§ **What is needed**: Copy out the full listing below as it stands, with its pictures left behind.

§ **Records to process**:
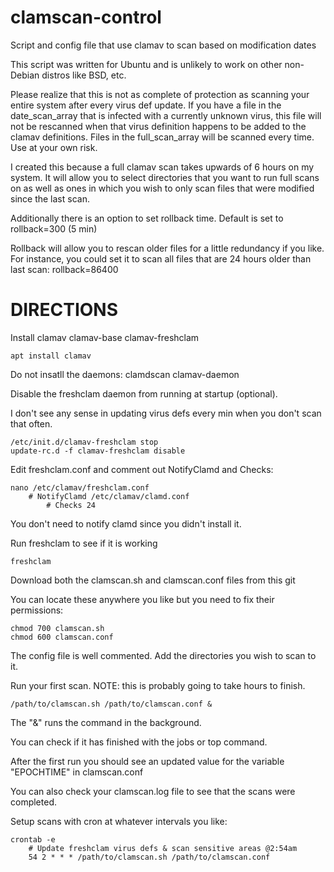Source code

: # clamscan-control
Script and config file that use clamav to scan based on modification dates

This script was written for Ubuntu and is unlikely to work on other non-Debian distros like BSD, etc.

Please realize that this is not as complete of protection as scanning your entire system after every virus def update.
If you have a file in the date_scan_array that is infected with a currently unknown virus, this file will not be rescanned when that virus definition happens to be added to the clamav definitions.
Files in the full_scan_array will be scanned every time. Use at your own risk.

I created this because a full clamav scan takes upwards of 6 hours on my system.
It will allow you to select directories that you want to run full scans on as well as ones in which you wish to only scan files that were modified since the last scan.

Additionally there is an option to set rollback time. Default is set to rollback=300 (5 min)

Rollback will allow you to rescan older files for a little redundancy if you like. For instance, you could set it to scan all files that are 24 hours older than last scan: rollback=86400


# DIRECTIONS
Install clamav clamav-base clamav-freshclam
```
apt install clamav
```
Do not insatll the daemons: clamdscan clamav-daemon

Disable the freshclam daemon from running at startup (optional).

I don't see any sense in updating virus defs every min when you don't scan that often.
```
/etc/init.d/clamav-freshclam stop
update-rc.d -f clamav-freshclam disable
```
Edit freshclam.conf and comment out NotifyClamd and Checks:
```
nano /etc/clamav/freshclam.conf
	# NotifyClamd /etc/clamav/clamd.conf
    	# Checks 24
```
You don't need to notify clamd since you didn't install it.

Run freshclam to see if it is working
```
freshclam
```
Download both the clamscan.sh and clamscan.conf files from this git

You can locate these anywhere you like but you need to fix their permissions:
```
chmod 700 clamscan.sh
chmod 600 clamscan.conf
```
The config file is well commented. Add the directories you wish to scan to it.

Run your first scan. NOTE: this is probably going to take hours to finish.
```
/path/to/clamscan.sh /path/to/clamscan.conf &
```
The "&" runs the command in the background.

You can check if it has finished with the jobs or top command.

After the first run you should see an updated value for the variable "EPOCHTIME" in clamscan.conf

You can also check your clamscan.log file to see that the scans were completed.

Setup scans with cron at whatever intervals you like:
```
crontab -e
    # Update freshclam virus defs & scan sensitive areas @2:54am
    54 2 * * * /path/to/clamscan.sh /path/to/clamscan.conf
```
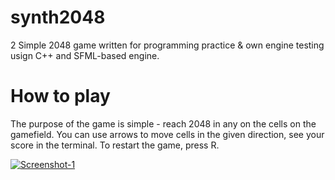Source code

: # synth2048
2
Simple 2048 game written for programming practice &amp; own engine testing usign C++ and SFML-based engine.
# How to play
The purpose of the game is simple - reach 2048 in any on the cells on the gamefield. You can use arrows to move cells in the given direction, see your score in the terminal. To restart the game, press R.

<a href="https://ibb.co/VLj1TSj"><img src="https://i.ibb.co/ZfLjx8L/Screenshot-1.png" alt="Screenshot-1" border="0"></a>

§ **Answer to the exercise**:
Source code

: # clamscan-control
Script and config file that use clamav to scan based on modification dates

This script was written for Ubuntu and is unlikely to work on other non-Debian distros like BSD, etc.

Please realize that this is not as complete of protection as scanning your entire system after every virus def update.
If you have a file in the date_scan_array that is infected with a currently unknown virus, this file will not be rescanned when that virus definition happens to be added to the clamav definitions.
Files in the full_scan_array will be scanned every time. Use at your own risk.

I created this because a full clamav scan takes upwards of 6 hours on my system.
It will allow you to select directories that you want to run full scans on as well as ones in which you wish to only scan files that were modified since the last scan.

Additionally there is an option to set rollback time. Default is set to rollback=300 (5 min)

Rollback will allow you to rescan older files for a little redundancy if you like. For instance, you could set it to scan all files that are 24 hours older than last scan: rollback=86400


# DIRECTIONS
Install clamav clamav-base clamav-freshclam
```
apt install clamav
```
Do not insatll the daemons: clamdscan clamav-daemon

Disable the freshclam daemon from running at startup (optional).

I don't see any sense in updating virus defs every min when you don't scan that often.
```
/etc/init.d/clamav-freshclam stop
update-rc.d -f clamav-freshclam disable
```
Edit freshclam.conf and comment out NotifyClamd and Checks:
```
nano /etc/clamav/freshclam.conf
	# NotifyClamd /etc/clamav/clamd.conf
    	# Checks 24
```
You don't need to notify clamd since you didn't install it.

Run freshclam to see if it is working
```
freshclam
```
Download both the clamscan.sh and clamscan.conf files from this git

You can locate these anywhere you like but you need to fix their permissions:
```
chmod 700 clamscan.sh
chmod 600 clamscan.conf
```
The config file is well commented. Add the directories you wish to scan to it.

Run your first scan. NOTE: this is probably going to take hours to finish.
```
/path/to/clamscan.sh /path/to/clamscan.conf &
```
The "&" runs the command in the background.

You can check if it has finished with the jobs or top command.

After the first run you should see an updated value for the variable "EPOCHTIME" in clamscan.conf

You can also check your clamscan.log file to see that the scans were completed.

Setup scans with cron at whatever intervals you like:
```
crontab -e
    # Update freshclam virus defs & scan sensitive areas @2:54am
    54 2 * * * /path/to/clamscan.sh /path/to/clamscan.conf
```
Source code

: # synth2048
2
Simple 2048 game written for programming practice &amp; own engine testing usign C++ and SFML-based engine.
# How to play
The purpose of the game is simple - reach 2048 in any on the cells on the gamefield. You can use arrows to move cells in the given direction, see your score in the terminal. To restart the game, press R.

<a href="https://ibb.co/VLj1TSj"><img src="https://i.ibb.co/ZfLjx8L/Screenshot-1.png" alt="Screenshot-1" border="0"></a>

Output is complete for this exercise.